Brett Jackson Goode (born November 2, 1984) is an American football long snapper. He played college football at Arkansas. Goode was signed by the Jacksonville Jaguars as an undrafted free agent in 2007. He has also played for the Green Bay Packers whom he won Super Bowl XLV with against the Pittsburgh Steelers.

Professional career

Jacksonville Jaguars
After going undrafted in the 2007 NFL Draft, Goode signed with the Jacksonville Jaguars on April 29, 2007. On August 20, 2007, he was waived by the Jaguars. Goode was signed by the Jaguars on March 5, 2008. On June 16, 2008, he was waived by the Jaguars for the second straight season.

Green Bay Packers
On September 1, 2008, Goode was signed by the Green Bay Packers after starting long snapper J. J. Jansen suffered a season-ending knee injury. He signed a two-year contract with the Packers on January 1, 2011. On October 13, 2012, Goode signed a three-year extension with the Packers. He was placed on injured reserve on December 22, 2015, after Goode tore his ACL in a game against the Oakland Raiders. On September 5, 2016, Goode re-signed with the Packers.

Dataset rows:
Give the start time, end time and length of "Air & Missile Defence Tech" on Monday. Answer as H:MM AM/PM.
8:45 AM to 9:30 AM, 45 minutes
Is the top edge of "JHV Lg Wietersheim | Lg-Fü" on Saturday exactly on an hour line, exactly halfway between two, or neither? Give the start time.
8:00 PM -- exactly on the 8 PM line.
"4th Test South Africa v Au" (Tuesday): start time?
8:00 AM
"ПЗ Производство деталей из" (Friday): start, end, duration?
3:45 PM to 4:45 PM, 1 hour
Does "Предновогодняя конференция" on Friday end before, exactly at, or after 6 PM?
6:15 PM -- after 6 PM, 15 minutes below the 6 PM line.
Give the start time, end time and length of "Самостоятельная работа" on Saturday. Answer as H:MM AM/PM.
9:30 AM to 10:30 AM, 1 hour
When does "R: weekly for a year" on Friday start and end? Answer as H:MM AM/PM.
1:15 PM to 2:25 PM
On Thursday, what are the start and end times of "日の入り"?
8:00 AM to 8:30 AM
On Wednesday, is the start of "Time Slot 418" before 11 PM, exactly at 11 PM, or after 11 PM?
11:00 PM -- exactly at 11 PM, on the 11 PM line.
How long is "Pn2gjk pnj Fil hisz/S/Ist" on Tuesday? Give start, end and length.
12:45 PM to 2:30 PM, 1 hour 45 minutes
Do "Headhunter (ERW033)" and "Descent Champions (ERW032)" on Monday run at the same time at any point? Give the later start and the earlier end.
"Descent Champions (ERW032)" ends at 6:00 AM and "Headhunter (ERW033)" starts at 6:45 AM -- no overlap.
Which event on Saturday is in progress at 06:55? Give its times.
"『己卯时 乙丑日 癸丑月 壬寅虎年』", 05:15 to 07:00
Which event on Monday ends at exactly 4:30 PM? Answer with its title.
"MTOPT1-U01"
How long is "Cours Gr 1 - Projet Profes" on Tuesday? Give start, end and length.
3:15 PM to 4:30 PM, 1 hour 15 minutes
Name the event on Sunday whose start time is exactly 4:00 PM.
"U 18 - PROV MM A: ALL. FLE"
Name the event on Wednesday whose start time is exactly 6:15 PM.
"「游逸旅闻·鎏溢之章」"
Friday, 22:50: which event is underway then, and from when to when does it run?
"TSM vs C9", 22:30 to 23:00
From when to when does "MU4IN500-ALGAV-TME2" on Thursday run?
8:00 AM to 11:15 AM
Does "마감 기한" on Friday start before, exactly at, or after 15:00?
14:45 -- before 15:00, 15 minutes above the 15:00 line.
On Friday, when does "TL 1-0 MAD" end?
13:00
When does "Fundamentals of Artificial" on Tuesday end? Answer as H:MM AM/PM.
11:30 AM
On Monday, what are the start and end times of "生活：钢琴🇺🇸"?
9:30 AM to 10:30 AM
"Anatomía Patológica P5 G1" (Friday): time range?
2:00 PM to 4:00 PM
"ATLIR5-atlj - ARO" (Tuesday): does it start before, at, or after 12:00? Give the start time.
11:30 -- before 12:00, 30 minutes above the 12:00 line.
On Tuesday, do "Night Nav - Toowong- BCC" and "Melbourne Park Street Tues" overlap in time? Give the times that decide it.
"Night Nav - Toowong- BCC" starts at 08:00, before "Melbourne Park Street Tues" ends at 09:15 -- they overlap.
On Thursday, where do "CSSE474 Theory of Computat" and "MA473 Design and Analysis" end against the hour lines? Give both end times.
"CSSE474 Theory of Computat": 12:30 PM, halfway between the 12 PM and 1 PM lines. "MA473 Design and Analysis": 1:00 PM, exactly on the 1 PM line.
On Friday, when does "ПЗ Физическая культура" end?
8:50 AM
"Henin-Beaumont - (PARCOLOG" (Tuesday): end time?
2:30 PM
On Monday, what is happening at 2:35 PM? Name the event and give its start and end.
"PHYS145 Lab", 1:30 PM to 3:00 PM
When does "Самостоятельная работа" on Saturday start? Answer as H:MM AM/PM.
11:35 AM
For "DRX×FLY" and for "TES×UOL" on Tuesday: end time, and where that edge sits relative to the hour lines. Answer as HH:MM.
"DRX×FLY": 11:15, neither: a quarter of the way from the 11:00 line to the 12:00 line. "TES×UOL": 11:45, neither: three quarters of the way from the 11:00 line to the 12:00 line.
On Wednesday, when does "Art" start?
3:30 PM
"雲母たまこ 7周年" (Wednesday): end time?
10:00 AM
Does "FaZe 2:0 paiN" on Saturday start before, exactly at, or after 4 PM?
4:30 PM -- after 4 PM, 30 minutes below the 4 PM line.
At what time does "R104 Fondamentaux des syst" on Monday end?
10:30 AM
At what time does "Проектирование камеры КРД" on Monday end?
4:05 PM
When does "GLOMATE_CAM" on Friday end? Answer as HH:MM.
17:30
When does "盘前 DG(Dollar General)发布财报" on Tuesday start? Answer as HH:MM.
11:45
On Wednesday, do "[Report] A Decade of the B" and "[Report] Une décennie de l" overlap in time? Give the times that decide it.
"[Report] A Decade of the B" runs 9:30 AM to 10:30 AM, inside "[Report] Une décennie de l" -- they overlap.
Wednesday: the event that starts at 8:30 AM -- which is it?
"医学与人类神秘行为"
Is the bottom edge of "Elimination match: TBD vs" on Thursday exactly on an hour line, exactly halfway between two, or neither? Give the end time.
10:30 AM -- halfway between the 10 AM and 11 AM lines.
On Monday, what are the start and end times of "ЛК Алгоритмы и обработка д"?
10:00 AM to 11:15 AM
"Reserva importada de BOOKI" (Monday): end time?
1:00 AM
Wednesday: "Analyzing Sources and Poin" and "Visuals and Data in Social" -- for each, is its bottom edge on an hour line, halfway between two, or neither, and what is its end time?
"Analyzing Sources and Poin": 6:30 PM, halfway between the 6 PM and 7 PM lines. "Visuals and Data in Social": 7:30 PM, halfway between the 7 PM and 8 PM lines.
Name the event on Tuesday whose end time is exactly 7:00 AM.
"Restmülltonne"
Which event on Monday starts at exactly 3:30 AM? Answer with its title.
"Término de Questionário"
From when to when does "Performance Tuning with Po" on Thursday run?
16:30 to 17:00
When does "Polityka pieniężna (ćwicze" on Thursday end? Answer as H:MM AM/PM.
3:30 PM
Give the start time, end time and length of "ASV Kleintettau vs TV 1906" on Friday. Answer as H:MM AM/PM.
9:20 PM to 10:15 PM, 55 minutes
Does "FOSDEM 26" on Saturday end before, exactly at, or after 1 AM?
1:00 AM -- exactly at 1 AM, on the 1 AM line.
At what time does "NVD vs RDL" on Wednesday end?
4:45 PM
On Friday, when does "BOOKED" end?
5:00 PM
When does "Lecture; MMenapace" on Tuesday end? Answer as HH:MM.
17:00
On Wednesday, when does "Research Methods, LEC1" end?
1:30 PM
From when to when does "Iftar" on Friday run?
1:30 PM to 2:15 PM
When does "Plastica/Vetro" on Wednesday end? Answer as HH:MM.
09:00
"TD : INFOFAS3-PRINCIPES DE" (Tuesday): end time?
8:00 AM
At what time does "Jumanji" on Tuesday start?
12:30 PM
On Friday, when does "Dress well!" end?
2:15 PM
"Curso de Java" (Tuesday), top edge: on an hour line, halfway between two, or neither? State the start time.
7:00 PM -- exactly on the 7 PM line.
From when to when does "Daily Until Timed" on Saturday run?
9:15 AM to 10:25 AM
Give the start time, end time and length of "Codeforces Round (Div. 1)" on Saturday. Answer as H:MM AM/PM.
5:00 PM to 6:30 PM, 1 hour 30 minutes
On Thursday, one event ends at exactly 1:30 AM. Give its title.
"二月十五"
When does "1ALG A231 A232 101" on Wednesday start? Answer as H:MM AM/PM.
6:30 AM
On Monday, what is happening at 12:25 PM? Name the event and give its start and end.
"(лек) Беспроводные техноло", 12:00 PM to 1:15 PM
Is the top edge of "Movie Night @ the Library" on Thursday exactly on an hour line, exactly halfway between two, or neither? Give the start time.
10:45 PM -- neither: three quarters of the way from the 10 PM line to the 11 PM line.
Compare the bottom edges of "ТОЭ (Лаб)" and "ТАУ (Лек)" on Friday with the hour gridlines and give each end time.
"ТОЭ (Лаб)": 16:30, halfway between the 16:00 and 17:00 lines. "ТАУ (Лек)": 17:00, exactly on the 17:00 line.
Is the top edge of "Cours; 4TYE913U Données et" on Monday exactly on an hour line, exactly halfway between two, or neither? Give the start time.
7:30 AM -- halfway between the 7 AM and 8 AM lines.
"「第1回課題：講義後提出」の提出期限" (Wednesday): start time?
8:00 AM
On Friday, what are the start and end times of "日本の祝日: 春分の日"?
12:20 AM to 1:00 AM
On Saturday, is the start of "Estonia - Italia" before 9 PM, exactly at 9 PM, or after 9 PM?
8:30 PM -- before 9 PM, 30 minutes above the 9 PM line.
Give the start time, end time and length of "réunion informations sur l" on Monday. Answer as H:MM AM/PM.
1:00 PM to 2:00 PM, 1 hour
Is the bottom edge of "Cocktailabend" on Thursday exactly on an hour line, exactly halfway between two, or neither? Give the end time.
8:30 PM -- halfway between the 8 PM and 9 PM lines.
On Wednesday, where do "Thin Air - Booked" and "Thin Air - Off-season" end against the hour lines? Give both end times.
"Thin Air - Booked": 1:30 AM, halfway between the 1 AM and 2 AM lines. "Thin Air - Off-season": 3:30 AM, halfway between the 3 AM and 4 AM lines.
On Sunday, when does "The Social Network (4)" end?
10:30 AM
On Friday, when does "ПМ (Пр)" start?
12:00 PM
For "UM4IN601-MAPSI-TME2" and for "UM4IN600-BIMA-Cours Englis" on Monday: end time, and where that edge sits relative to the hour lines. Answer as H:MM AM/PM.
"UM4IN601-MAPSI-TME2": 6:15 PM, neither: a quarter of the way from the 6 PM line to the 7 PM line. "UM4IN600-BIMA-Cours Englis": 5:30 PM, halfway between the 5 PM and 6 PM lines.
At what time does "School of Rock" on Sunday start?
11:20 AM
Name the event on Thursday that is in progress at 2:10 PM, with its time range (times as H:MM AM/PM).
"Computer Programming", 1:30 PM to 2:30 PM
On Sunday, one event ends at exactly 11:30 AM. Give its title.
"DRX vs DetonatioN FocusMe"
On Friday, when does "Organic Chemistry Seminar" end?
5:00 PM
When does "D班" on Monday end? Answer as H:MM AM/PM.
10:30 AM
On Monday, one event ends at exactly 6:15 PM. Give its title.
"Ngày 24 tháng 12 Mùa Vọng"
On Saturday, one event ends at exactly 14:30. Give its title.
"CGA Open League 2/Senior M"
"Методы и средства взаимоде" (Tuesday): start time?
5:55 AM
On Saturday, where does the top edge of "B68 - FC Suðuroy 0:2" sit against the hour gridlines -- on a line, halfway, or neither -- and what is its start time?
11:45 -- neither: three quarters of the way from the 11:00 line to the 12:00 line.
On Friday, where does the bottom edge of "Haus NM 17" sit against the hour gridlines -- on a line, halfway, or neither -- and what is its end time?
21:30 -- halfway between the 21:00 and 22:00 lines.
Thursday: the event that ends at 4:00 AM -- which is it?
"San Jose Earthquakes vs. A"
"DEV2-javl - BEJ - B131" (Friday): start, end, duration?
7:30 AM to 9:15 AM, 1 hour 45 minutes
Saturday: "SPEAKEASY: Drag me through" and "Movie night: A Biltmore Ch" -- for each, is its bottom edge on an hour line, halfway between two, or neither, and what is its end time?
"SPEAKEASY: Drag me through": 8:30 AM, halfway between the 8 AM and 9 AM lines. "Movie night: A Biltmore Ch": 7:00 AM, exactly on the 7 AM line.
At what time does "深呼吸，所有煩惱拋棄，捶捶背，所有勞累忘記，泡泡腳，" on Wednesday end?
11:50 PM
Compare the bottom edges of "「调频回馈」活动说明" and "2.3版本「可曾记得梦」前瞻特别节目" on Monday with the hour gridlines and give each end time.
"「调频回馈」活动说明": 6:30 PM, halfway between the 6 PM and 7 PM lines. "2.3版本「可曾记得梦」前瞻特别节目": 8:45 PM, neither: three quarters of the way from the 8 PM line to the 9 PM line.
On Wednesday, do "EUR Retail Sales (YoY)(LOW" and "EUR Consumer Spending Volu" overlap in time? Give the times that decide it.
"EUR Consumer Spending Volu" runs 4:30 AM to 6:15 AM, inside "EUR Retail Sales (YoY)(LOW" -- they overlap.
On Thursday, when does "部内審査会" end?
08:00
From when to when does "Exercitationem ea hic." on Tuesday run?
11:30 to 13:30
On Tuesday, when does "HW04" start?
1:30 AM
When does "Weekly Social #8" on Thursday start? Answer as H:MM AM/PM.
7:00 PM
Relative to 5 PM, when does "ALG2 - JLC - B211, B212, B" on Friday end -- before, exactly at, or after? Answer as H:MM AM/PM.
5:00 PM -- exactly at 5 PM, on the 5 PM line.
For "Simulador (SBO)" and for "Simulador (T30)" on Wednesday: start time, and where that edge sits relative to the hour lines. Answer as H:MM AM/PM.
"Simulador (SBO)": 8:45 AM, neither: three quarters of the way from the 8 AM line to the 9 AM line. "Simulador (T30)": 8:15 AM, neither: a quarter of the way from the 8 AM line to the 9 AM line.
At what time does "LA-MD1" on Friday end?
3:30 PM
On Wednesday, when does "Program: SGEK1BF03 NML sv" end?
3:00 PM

### TO BE DONE
1 - Reproduce the part of the Brett Goode text that opens with the words containing "Brett Jackson Goode" and closes with "second straight season.", substituting "Jags" for "Jaguars" throughout.
2 - Quote verbatim the part of the records that opens with the line containing "and end? Answer as H:MM AM/PM." and closes with the line containing "12:45 PM to 2:30 PM, 1 hour 45 minutes".
The text and the records were taken from separate sources.

### ANSWERS IN ORDER
1 -
Brett Jackson Goode (born November 2, 1984) is an American football long snapper. He played college football at Arkansas. Goode was signed by the Jacksonville Jags as an undrafted free agent in 2007. He has also played for the Green Bay Packers whom he won Super Bowl XLV with against the Pittsburgh Steelers.

Professional career

Jacksonville Jags
After going undrafted in the 2007 NFL Draft, Goode signed with the Jacksonville Jags on April 29, 2007. On August 20, 2007, he was waived by the Jags. Goode was signed by the Jags on March 5, 2008. On June 16, 2008, he was waived by the Jags for the second straight season.

2 -
When does "R: weekly for a year" on Friday start and end? Answer as H:MM AM/PM.
1:15 PM to 2:25 PM
On Thursday, what are the start and end times of "日の入り"?
8:00 AM to 8:30 AM
On Wednesday, is the start of "Time Slot 418" before 11 PM, exactly at 11 PM, or after 11 PM?
11:00 PM -- exactly at 11 PM, on the 11 PM line.
How long is "Pn2gjk pnj Fil hisz/S/Ist" on Tuesday? Give start, end and length.
12:45 PM to 2:30 PM, 1 hour 45 minutes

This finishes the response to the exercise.